I had something of a mentor in college who seemed to think that it was good for a person to rely on the people around him, and I’ll admit, I’ve never understood his reasoning. It went something like this: In order for man to rely on God, he first need to rely on others, and since we need to rely on God, we therefore need to rely on others. Now, it’s very possible that I just butchered that, but I can’t really think of a way to correct it. I agree that every Christian needs to rely on God for every ounce of energy and fortune that makes his life possible, but I fail to see the connection to others that this somehow implies. In certain areas, sure. My parents supported me financially for years, and still do, and thus I rely on them in that respect.

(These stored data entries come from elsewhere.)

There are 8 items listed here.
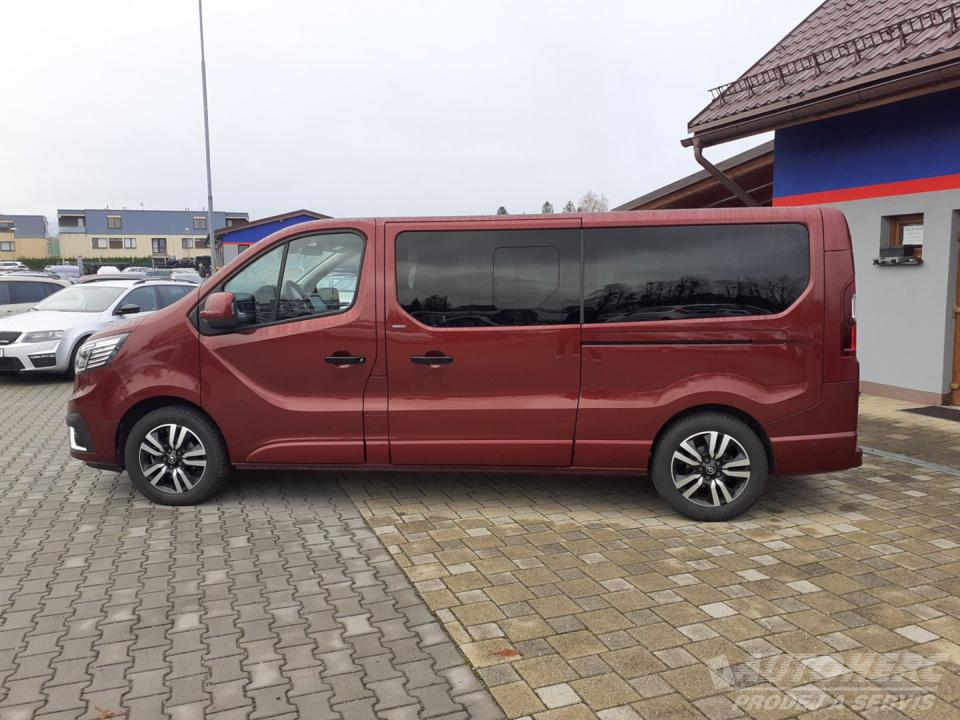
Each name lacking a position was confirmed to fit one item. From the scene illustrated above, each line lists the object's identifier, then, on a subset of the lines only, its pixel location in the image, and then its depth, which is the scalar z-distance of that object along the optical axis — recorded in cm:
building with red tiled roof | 839
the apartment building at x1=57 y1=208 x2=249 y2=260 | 10075
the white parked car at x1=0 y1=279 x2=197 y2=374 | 1189
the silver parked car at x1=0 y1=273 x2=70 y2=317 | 1429
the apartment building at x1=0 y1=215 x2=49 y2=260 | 10706
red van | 510
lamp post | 2864
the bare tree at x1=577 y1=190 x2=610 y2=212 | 11790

More than that, my family and certain friends are often sources of comfort and intellectual support that, whether necessary or not, make my life easier and more complete, for sure.
At the same time, I’m at something of a transition period in my life, and as many of my current friends are getting married and moving away and doing grandiose things with their lives, I’m not sure how interested I am in replacing them with new blood. Don’t get me wrong, my friends have been great; I’m just not sure that I shouldn’t spend some time between myself and God. It seems to me that a certain amount of tempering stems from hardship, and so if spending even a few years alone, honing my mind, my body, and my will, ends up leaving me a smarter, harder, and more determined Christian, then I’m not sure why I shouldn’t.
I can hear it now, the chorus of voices telling me about how being “hard” means being cold, or how cutting myself off from others will invariably cut down on my “ability to love,” or some variants thereof. I’m sure there’s some truth in those statements, but at the same time I’m not sure that the alternative is any better. It seems to me that if a man were to spend a year in solitary confinement, at the end he’d be able to go anywhere and endure anything, while the man who spends a year schmoozing with other people ends up popular, but fat and weak.
I wonder if spending some time working toward being self-sufficient, as long as it is done under the recognition that self-sufficiency is actually God-sufficiency, is not categorically better or worse than surrounding one’s self with others, it’s just different. As such, I bristle sometimes at the insinuation that a guy like me, who spends a lot of time alone and does not mind, is somehow backward, weak, or deluded.
In short, I guess I like the idea of the lone hero, at least at this point in my life. I recognize that it has shortcomings, I just wish other people would recognize that the mob of Christian interdependence has its own.
Oh, and girls with muscles are hot. So long as they’re not WWF-muscles; then they’re gross.